### TASK GOAL
Start at the line below containing "M357,384l5,33h-5l2,20 5,33 2,-1" and stop at the line containing "M331,0l48,45 36,25". Repeat every line of that stretch exactly, and nothing outside it.

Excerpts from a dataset

=== Begin Enclosure ===

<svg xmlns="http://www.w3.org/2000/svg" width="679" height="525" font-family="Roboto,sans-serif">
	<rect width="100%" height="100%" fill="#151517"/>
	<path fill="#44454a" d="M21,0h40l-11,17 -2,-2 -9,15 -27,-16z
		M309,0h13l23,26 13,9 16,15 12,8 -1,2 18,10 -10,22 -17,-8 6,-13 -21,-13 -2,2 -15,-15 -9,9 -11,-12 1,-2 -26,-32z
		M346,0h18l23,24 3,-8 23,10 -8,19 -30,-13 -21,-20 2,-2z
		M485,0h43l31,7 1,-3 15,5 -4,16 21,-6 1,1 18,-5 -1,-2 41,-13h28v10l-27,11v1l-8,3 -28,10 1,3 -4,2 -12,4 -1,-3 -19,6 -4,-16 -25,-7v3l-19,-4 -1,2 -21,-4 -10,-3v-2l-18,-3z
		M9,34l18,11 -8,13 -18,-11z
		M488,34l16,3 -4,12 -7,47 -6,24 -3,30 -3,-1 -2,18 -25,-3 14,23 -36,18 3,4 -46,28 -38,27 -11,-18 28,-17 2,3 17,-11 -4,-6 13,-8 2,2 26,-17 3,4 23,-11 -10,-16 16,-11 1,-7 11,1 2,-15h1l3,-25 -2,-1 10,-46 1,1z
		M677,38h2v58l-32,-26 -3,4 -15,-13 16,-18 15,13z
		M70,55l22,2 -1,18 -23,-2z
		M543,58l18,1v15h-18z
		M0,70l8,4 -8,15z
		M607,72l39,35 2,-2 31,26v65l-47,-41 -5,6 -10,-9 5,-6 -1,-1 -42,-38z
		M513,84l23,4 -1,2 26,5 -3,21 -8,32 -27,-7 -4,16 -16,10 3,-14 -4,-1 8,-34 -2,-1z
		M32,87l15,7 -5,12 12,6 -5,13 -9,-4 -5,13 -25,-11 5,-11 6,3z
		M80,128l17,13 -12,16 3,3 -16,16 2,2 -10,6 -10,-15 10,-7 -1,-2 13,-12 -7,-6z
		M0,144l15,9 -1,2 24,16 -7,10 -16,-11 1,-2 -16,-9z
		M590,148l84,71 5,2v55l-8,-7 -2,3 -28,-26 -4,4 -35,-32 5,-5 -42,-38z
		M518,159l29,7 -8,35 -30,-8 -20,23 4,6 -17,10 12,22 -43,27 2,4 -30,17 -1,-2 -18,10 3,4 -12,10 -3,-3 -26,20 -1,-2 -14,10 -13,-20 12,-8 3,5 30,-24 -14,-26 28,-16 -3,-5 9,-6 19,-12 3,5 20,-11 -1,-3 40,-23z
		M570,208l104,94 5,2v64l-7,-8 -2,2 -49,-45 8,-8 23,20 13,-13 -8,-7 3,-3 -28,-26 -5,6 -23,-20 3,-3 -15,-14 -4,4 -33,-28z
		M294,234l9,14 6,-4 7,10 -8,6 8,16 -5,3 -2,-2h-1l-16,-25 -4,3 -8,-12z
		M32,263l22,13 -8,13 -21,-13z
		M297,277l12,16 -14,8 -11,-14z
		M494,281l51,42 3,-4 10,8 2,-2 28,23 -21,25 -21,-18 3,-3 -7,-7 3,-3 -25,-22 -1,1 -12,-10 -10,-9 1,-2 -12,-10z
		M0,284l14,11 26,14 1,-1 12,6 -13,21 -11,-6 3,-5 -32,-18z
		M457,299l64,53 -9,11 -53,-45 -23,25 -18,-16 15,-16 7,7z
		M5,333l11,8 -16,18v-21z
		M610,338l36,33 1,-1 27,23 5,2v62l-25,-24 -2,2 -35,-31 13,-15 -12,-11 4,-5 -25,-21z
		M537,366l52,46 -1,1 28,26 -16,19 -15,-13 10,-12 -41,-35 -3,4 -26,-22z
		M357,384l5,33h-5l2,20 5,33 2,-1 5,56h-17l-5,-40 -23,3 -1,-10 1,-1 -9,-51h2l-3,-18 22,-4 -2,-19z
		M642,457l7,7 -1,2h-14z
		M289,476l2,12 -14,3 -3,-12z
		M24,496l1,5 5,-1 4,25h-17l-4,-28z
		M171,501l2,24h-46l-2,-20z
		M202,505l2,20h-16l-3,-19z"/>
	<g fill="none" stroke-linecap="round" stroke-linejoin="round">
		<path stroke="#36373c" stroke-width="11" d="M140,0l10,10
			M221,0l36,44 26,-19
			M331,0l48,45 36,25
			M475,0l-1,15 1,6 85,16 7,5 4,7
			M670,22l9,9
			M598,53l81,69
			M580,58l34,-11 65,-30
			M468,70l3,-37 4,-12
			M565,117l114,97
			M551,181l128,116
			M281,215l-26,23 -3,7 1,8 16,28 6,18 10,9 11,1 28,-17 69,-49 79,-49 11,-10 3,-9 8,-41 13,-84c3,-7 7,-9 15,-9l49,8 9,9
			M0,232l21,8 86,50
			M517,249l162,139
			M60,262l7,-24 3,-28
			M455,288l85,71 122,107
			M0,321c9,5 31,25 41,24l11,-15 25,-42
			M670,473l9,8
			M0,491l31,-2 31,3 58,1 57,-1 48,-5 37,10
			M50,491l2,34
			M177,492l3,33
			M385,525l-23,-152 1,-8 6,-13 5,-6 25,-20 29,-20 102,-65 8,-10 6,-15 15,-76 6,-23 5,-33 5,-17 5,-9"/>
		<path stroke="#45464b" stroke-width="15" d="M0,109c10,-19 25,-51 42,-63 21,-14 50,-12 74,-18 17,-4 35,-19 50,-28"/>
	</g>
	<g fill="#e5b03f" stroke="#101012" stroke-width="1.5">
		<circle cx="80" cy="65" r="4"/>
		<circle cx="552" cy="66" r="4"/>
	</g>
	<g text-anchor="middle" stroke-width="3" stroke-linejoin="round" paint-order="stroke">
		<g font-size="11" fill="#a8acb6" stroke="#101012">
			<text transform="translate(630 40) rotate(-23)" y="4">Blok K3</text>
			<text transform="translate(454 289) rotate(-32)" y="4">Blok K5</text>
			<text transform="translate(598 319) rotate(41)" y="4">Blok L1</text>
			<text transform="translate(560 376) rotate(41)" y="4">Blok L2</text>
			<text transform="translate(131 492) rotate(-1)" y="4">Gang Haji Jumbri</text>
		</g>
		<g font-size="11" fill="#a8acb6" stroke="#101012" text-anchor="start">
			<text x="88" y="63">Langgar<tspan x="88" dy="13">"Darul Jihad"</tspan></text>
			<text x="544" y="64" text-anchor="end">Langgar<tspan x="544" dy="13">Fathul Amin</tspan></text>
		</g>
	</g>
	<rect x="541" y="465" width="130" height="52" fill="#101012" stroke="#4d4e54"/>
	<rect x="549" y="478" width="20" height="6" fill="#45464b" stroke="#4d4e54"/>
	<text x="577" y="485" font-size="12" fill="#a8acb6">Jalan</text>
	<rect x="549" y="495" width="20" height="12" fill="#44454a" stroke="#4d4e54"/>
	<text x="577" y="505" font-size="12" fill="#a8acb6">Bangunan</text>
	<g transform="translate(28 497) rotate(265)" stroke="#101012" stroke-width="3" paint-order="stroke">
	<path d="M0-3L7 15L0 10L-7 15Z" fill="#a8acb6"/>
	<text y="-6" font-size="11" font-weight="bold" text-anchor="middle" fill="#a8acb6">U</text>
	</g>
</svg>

=== End Enclosure ===
=== Begin Enclosure ===

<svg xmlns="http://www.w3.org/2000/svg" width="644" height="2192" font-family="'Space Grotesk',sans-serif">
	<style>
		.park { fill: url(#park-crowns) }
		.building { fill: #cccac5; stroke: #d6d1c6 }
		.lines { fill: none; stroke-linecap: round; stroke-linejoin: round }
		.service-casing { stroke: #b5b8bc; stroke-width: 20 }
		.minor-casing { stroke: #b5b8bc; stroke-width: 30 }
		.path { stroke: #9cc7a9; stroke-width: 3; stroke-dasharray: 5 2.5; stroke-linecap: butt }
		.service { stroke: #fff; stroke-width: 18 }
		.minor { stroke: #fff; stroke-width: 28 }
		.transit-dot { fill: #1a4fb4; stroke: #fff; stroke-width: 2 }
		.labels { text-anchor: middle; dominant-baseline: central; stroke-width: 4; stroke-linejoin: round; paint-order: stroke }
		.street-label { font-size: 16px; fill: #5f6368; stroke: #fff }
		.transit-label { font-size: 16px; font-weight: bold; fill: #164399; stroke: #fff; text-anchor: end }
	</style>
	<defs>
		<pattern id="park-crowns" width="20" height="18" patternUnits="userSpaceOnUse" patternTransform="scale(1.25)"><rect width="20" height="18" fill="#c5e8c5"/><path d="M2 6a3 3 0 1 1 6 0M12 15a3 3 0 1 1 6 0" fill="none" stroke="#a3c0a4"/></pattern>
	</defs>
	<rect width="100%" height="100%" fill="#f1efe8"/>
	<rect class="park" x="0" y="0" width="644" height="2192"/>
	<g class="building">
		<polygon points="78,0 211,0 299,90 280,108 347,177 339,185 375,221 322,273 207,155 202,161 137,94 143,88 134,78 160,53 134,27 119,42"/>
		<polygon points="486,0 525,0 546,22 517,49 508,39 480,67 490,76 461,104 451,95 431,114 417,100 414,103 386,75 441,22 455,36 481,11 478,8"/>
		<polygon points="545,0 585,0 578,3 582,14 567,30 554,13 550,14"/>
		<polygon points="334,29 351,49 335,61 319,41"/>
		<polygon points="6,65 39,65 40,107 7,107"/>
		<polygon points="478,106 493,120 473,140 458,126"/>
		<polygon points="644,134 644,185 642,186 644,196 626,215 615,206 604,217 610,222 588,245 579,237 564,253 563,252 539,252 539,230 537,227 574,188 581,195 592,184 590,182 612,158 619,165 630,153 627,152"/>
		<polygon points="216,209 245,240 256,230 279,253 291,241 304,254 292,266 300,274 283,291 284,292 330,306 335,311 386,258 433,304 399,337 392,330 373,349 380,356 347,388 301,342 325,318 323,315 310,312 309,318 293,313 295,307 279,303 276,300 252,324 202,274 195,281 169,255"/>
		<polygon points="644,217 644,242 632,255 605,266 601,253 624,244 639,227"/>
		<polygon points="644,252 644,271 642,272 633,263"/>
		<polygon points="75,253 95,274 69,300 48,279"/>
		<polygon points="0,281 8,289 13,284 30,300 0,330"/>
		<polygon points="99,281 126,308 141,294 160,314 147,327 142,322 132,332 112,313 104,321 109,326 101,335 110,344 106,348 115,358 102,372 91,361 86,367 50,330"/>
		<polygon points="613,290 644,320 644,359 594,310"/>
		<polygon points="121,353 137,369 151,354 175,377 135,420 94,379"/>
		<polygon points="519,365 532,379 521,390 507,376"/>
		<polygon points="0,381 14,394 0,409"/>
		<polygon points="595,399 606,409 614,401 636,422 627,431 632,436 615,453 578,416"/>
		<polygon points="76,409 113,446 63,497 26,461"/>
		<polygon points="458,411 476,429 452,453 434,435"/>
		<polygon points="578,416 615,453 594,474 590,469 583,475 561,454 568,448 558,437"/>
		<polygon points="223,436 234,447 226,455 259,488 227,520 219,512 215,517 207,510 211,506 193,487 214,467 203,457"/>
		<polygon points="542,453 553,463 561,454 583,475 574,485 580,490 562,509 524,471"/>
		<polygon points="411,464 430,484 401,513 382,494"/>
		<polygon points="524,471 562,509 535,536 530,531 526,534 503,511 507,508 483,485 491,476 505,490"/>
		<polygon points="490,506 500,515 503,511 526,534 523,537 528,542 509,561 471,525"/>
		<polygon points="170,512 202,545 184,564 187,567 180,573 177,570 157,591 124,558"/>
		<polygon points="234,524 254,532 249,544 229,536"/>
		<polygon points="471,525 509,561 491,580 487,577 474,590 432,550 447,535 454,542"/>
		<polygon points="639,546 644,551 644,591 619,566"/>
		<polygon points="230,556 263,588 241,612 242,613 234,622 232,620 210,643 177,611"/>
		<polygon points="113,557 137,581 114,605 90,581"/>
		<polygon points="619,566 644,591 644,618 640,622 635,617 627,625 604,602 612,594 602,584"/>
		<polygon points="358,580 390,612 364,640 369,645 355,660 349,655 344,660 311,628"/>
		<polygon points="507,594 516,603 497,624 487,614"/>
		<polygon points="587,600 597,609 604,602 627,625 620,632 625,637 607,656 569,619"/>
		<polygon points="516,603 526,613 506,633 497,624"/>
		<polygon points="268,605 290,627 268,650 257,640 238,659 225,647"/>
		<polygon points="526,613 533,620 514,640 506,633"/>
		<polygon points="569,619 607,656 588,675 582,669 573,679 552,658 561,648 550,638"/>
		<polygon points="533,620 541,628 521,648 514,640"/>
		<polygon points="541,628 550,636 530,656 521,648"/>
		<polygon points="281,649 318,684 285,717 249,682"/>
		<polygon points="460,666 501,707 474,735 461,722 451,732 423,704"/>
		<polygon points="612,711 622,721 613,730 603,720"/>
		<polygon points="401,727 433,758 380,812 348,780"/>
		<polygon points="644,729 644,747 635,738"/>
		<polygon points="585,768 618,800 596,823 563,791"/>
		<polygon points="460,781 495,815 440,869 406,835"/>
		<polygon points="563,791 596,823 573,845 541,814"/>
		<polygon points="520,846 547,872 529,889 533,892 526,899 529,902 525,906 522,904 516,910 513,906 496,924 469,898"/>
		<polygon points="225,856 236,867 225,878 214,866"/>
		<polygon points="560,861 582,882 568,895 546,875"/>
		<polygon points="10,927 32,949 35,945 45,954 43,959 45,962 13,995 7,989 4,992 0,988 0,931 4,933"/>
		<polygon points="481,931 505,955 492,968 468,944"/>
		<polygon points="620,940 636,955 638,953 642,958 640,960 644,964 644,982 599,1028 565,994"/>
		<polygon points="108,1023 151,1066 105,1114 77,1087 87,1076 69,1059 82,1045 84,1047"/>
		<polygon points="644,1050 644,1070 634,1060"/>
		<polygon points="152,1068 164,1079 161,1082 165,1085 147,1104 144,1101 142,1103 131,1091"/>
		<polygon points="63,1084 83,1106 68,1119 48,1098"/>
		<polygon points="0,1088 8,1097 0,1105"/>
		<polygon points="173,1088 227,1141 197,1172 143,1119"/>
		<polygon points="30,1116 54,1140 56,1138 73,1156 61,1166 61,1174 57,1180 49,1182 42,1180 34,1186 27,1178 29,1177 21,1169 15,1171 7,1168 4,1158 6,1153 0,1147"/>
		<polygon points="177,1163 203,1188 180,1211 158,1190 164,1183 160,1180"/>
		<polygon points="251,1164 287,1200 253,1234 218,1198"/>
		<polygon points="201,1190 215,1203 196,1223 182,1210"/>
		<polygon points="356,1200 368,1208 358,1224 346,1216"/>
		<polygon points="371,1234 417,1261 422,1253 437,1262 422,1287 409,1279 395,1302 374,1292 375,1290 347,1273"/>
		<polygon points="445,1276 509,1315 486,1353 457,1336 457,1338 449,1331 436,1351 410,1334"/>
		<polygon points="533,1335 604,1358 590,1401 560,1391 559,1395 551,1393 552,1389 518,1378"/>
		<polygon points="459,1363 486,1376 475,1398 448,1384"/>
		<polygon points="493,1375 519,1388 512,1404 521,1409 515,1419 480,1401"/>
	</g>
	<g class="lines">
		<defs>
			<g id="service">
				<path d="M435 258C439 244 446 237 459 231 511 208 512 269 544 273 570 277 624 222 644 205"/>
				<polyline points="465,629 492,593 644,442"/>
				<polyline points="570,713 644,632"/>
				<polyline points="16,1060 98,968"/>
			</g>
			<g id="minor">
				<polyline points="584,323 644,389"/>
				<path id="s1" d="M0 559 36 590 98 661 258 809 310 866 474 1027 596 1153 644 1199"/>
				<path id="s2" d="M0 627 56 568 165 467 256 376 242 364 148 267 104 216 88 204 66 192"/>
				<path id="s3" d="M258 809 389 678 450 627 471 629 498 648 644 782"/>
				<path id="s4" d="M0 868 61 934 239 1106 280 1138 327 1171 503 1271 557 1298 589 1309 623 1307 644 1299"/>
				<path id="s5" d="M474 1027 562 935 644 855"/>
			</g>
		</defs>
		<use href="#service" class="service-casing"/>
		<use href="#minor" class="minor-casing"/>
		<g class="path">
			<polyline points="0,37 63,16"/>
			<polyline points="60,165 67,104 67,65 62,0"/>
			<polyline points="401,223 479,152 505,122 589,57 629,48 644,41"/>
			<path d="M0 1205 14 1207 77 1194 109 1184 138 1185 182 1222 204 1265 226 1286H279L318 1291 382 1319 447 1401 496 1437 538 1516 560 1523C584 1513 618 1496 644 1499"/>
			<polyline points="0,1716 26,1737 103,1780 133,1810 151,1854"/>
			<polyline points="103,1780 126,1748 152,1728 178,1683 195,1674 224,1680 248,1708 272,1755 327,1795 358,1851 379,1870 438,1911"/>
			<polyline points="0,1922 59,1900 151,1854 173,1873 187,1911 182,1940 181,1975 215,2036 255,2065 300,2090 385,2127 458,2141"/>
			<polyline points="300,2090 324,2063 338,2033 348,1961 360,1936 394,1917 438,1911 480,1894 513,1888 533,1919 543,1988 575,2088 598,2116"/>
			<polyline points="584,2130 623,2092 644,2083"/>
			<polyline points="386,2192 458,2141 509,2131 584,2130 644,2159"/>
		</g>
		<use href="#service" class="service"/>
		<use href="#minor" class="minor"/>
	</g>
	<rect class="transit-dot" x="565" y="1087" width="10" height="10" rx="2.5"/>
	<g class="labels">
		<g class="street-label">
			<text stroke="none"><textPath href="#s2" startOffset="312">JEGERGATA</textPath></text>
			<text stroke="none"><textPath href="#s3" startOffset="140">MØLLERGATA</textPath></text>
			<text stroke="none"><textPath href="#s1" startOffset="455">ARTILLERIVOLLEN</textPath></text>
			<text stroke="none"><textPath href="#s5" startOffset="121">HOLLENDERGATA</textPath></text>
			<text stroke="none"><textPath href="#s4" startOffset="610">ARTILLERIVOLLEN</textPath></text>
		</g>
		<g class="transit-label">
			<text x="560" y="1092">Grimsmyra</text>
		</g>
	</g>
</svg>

=== End Enclosure ===

### TASK OUTPUT
		M357,384l5,33h-5l2,20 5,33 2,-1 5,56h-17l-5,-40 -23,3 -1,-10 1,-1 -9,-51h2l-3,-18 22,-4 -2,-19z
		M642,457l7,7 -1,2h-14z
		M289,476l2,12 -14,3 -3,-12z
		M24,496l1,5 5,-1 4,25h-17l-4,-28z
		M171,501l2,24h-46l-2,-20z
		M202,505l2,20h-16l-3,-19z"/>
	<g fill="none" stroke-linecap="round" stroke-linejoin="round">
		<path stroke="#36373c" stroke-width="11" d="M140,0l10,10
			M221,0l36,44 26,-19
			M331,0l48,45 36,25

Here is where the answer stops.